● **Action item**:
Copy all lines below containing "Национальный".
Data provided Start Marker
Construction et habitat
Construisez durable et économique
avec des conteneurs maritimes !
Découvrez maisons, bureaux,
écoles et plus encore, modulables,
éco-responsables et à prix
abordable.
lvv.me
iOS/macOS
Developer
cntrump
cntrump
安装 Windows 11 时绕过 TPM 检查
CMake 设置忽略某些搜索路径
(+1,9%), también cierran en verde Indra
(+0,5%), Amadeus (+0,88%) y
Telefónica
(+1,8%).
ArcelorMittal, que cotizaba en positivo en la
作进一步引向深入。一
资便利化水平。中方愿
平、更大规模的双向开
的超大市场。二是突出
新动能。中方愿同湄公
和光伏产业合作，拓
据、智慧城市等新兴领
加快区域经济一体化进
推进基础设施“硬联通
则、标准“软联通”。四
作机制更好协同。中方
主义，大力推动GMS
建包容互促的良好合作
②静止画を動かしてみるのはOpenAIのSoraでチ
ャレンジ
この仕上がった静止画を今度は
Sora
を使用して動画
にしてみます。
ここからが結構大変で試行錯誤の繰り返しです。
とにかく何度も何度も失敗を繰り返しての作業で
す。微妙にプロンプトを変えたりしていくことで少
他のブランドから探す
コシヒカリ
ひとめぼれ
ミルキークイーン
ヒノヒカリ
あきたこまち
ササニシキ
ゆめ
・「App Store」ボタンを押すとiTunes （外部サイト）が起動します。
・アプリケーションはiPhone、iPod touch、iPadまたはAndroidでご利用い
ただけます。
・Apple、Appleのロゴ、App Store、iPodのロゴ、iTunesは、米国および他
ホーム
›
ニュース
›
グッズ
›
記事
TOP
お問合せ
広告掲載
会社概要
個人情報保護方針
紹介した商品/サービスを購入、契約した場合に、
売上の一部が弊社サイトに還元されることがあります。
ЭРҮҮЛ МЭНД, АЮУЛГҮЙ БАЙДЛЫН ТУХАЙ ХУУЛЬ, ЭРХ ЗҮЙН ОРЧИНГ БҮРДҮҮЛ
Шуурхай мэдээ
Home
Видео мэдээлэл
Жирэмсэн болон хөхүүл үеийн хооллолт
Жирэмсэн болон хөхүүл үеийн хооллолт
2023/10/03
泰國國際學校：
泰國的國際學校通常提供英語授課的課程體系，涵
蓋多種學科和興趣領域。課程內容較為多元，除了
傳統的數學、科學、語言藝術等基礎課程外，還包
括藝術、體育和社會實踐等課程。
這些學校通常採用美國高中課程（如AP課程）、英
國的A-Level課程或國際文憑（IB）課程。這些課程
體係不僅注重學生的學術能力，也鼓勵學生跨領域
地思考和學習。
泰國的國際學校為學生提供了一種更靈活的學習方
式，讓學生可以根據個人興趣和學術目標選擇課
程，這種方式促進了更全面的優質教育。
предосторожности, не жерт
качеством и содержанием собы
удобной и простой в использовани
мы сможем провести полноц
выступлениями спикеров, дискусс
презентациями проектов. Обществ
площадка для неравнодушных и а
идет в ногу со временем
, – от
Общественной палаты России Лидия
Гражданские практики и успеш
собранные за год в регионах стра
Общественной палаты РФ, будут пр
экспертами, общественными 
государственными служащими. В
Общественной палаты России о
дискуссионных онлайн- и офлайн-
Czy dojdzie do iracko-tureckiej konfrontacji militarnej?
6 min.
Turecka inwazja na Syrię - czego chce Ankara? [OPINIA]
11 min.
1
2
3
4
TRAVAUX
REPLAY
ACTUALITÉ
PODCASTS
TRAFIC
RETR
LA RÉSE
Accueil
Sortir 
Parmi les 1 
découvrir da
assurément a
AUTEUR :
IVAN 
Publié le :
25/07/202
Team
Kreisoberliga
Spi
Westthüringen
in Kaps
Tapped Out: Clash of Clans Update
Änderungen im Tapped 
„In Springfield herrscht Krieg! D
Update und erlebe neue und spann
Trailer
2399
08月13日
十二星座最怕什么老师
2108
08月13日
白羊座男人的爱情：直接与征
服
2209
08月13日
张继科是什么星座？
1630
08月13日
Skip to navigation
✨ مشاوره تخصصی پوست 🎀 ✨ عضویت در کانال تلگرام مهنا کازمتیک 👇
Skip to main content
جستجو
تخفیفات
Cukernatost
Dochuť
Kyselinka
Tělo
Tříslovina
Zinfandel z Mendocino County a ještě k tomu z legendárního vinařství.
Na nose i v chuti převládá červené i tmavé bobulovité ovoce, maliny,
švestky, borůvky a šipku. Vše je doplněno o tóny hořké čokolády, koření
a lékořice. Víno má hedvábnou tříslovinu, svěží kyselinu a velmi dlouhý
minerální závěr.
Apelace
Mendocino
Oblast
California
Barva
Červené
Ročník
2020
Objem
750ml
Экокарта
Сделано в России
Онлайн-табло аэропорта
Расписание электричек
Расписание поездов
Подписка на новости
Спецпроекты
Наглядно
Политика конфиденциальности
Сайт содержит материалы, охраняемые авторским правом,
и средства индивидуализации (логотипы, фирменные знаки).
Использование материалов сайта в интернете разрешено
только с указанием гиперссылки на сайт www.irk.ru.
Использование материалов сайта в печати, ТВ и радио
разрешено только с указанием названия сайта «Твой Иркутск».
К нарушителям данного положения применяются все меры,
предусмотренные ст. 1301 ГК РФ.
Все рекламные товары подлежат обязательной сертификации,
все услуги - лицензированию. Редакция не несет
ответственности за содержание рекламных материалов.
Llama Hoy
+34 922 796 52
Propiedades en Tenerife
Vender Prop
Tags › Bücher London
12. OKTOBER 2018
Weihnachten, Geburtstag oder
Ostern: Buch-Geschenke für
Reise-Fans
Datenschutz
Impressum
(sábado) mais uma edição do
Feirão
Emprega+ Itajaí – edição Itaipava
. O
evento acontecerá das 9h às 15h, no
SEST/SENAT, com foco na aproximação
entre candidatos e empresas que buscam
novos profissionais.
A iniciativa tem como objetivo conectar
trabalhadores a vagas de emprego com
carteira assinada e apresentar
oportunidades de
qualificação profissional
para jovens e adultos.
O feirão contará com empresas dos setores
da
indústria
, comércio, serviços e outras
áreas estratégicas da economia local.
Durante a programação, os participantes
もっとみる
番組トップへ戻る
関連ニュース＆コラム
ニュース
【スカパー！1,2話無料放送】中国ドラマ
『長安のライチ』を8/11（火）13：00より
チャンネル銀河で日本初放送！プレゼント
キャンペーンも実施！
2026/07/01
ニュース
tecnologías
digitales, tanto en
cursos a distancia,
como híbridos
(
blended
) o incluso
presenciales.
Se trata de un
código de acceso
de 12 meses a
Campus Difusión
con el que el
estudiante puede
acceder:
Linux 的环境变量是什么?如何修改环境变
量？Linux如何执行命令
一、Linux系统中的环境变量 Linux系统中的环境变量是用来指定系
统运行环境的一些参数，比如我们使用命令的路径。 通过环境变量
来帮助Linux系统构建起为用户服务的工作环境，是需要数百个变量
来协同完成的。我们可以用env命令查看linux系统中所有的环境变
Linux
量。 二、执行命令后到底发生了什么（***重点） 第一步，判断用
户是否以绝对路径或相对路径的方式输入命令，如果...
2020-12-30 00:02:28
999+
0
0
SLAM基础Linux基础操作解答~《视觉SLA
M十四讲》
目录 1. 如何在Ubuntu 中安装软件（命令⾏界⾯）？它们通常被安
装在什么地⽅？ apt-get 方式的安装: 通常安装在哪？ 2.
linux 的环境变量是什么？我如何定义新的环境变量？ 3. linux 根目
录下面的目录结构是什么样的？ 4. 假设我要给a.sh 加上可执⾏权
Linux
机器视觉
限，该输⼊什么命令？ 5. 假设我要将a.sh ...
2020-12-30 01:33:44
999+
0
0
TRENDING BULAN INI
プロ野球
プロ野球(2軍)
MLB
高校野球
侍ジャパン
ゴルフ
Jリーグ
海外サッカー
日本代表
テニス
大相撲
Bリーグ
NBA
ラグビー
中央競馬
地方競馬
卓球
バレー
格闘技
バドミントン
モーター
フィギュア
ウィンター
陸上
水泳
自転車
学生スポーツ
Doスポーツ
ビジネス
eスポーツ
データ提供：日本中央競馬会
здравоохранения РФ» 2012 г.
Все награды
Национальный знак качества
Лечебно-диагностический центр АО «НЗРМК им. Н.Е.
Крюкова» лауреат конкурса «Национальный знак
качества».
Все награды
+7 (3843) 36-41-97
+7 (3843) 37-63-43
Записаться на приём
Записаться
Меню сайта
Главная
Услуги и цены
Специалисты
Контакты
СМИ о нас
Data provided End Marker
● **Solution below**:
Национальный знак качества
Крюкова» лауреат конкурса «Национальный знак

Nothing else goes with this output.